I have recently come across some crime stories written by Japanese authors.  I first read a book called "The Tokyo Zodiac Murders" by Soji Shimada and published in 1981. My impression was that this was one of the earliest Japanese crime stories, so I guess I was beginning at the right place.  Its format was very unusual - more of a puzzle than a story by Western reckoning.  It came with illustrations of crime scenes and other visual clues, and the reader was openly invited to work out who the murderer was.  You are even told that all the clues are present in order to solve the puzzle.  A sort of super Sudoku in a way!  I was intrigued.

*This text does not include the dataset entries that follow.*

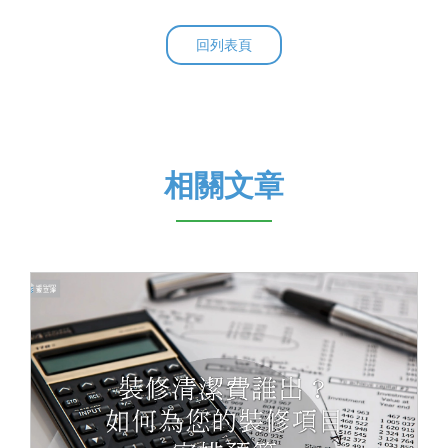
回列表頁
相關文章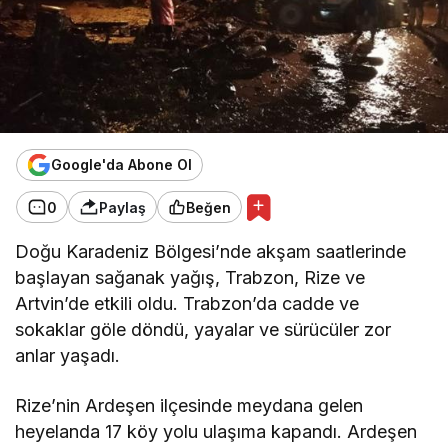
Google'da Abone Ol
0
Paylaş
Beğen
Doğu Karadeniz Bölgesi’nde akşam saatlerinde
başlayan sağanak yağış, Trabzon, Rize ve
Artvin’de etkili oldu. Trabzon’da cadde ve
sokaklar göle döndü, yayalar ve sürücüler zor
anlar yaşadı.
Rize’nin Ardeşen ilçesinde meydana gelen
heyelanda 17 köy yolu ulaşıma kapandı. Ardeşen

My next excursion was a more recent novel, originally published in Japan in 1999, though it didn't appear in the UK until 2015.  It is "Journey Under the Midnight Sun" by Keigo Higashino.  This is in a more recognisable format to Western readers than Shimada's, with characterisations and complex story lines.  I confess I got a little lost with the Japanese names, confusing some characters.  But no more so than when I am reading some Scandi noir!  A little concentration and flicking back through pages is all that is required.  This novel is definitely in that category of 'unputdownable' reads.  Stretching over twenty years, it tells the tale of the murder of a pawnbroker, and the persistence of an Osaka police detective obsessed with solving this case.  The personal lives of those involved branch out from the original murder, and the book tells how they are affected by the incident.  It is still quite clue led, like its predecessor "The Tokyo Zodiac Murders", but is much more full of insight into the individuals concerned.  It's not so much a 'whodunit' than a how and why in the American tradition.  Read it for yourself.
Oh, and did I solve the puzzle of the "Tokyo Zodiac Murders"?  No, but then I was never any good at Sudoku either.